Le printemps a été. On attend la chaleur. Vient l’été et ses promesses d’oisiveté et de liberté. Les pluies ont alourdi les grandes hampes des rosiers des jardins pour tourner vers le sol leurs corolles froissées par la grêle. Puis les trottoirs ont séché. Le vent a repoussé les orages. Il a dissipé les fumigènes des samedis d’émeute. Les images de luxe du festival de Cannes, avec les bonnes nouvelles des vedettes du show-bises et des stars du foot, mâles ou femelles, fascinent les foules. On oublie l’hyper-violence policière des scarabées noirs ivres de colère de faire le sale travail de taper sur la misère. La chaleur nous hallucine.
La France va-t-elle se rendormir dans ses moiteurs estivales ? Mieux encore que le référendum d’initiative populaire, la sueur ne serait-elle pas le mode d’expression le plus égalitaire ? Feignant.e.s ou travailleu.r.ses, surbooké.e.s ou sédentaires, Françaises et Français n’auront d’autre revendication que la fraîcheur. Tous les ans, l’effet essuie-glace à la vanille des vacances débarrasse nos puissants des craintes de révolte populaire. « Allez ! On aura bien le temps d’y penser à la rentrée ! » Mais on sent que quelque chose cette année ne s’éteindra pas. Peut-être est-ce la raréfaction visible des insectes et des oiseaux, qui annonce une débâcle climatique inévitable « de notre vivant » ? Peut-être est-ce une réplique à distance de la déflagration médiatique des exigences de vérité de la vague #Metoo ? Peut-être est-ce la vision authentique d’une population française foncée, avec toutes ses nuances de couleur de peau, qui estompe enfin celle d’une population gauloise, « à l’ancienne », rose, quoi ? Peut-être sont-ce les images effrayantes des naufrages et des noyades humaines qui rendent moins désirables les flots bleus des vacanciers ? Les « migrants » ne prennent pas de vacances. Même ceux et celles qui partent se sentent un peu solidaires de ceux et celles qui ne s’en vont jamais.
A la fête de la musique, sur les places et dans les ruelles, les gens étaient contents d’être des gens.
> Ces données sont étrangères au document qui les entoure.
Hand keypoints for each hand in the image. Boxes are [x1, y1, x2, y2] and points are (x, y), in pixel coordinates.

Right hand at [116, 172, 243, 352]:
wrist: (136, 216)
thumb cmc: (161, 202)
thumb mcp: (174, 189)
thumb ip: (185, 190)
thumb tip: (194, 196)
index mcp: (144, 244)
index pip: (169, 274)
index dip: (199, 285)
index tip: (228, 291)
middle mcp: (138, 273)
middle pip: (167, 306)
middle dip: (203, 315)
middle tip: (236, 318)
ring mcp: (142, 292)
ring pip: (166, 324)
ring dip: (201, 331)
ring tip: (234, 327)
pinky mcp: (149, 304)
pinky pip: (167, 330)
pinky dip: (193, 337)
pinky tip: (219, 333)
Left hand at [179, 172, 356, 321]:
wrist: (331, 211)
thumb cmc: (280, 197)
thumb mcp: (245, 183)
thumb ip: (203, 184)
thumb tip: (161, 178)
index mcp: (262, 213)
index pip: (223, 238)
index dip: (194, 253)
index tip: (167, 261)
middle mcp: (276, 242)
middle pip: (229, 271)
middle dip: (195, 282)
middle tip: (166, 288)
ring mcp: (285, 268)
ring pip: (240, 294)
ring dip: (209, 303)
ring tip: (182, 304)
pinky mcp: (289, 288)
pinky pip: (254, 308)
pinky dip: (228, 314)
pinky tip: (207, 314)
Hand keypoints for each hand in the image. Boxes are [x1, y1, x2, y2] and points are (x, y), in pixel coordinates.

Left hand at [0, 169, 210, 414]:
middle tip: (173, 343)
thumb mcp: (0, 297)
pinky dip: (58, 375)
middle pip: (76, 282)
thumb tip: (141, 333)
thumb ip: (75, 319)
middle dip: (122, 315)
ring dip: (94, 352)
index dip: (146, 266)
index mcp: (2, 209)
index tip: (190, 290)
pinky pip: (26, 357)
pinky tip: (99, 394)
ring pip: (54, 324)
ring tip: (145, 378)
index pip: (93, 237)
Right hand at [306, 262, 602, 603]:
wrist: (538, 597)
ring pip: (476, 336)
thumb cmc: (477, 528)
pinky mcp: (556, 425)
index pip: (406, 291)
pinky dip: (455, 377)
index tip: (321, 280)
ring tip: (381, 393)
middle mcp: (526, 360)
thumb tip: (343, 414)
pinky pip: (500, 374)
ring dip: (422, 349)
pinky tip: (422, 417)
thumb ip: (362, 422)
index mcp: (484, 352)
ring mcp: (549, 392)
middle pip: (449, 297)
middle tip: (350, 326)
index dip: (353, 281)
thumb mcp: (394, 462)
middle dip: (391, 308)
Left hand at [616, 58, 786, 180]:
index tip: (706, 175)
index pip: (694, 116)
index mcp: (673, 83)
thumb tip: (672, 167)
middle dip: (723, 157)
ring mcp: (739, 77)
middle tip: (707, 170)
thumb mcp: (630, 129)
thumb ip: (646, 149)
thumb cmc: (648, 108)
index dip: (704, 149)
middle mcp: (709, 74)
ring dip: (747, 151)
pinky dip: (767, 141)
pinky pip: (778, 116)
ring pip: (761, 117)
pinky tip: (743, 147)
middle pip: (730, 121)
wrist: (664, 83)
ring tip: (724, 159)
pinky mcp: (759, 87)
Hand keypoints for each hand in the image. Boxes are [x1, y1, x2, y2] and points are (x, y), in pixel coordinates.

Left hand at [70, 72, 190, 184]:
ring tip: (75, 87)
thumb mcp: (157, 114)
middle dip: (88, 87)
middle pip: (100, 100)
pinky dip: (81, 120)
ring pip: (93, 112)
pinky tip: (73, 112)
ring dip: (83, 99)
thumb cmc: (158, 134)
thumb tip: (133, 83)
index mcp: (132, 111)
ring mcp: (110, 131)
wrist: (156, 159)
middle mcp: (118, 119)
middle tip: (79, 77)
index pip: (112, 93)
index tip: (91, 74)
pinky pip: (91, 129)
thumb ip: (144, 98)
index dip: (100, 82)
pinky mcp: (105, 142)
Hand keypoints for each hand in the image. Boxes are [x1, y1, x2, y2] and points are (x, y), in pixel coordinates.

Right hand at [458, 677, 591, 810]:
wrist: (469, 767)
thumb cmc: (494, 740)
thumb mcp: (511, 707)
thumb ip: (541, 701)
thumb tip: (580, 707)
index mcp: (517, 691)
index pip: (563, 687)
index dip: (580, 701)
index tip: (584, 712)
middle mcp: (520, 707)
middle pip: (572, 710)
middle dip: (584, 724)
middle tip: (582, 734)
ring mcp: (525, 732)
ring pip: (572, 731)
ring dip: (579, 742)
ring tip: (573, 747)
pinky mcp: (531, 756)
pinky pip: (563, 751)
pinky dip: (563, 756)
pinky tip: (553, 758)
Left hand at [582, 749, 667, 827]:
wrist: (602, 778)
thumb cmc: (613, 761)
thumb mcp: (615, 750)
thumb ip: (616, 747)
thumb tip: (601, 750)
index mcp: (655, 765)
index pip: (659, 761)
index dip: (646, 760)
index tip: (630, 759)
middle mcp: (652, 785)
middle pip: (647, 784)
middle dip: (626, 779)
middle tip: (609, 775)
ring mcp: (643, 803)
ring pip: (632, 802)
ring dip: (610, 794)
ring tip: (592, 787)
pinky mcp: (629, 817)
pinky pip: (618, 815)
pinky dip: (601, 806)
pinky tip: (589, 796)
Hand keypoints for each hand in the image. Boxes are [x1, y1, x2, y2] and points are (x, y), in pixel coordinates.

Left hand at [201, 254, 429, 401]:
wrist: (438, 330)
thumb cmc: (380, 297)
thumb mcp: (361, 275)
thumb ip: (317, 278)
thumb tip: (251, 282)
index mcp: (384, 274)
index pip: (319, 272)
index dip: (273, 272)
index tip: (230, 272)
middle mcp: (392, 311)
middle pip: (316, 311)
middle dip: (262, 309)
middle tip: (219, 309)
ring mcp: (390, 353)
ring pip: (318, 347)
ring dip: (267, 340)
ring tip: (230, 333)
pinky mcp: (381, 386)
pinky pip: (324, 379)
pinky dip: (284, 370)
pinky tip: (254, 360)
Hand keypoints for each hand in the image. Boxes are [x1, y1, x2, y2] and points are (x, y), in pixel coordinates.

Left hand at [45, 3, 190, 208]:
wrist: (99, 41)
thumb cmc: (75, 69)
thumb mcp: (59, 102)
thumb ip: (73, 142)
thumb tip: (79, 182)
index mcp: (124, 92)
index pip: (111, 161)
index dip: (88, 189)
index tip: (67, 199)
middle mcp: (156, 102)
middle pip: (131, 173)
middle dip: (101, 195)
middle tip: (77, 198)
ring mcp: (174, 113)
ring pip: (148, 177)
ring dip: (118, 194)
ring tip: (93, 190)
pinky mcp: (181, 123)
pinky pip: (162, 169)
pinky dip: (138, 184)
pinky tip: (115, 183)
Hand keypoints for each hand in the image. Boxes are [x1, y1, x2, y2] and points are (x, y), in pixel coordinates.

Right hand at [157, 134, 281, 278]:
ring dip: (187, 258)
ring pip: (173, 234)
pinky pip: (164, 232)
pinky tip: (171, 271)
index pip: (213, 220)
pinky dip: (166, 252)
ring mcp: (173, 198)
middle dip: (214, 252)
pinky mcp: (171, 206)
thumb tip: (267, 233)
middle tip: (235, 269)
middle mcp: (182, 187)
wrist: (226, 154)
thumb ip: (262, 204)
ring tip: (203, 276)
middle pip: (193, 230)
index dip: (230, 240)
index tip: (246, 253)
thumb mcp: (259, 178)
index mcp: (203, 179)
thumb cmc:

Ils et elles ont dansé ensemble dans la nuit la plus courte de l’année. La trompette faisait la fête, le tambour des calembours, le trombone t’avait à la bonne, la grosse caisse avait de la fesse, le saxo du sexe et la clarinette vous tournait la tête. La France est gourmande et prend encore ce qu’elle peut attraper de bonheur à sa portée. Mais elle ne s’endort pas. Il y a quelque chose dans les regards…Une fierté, un air de gloire.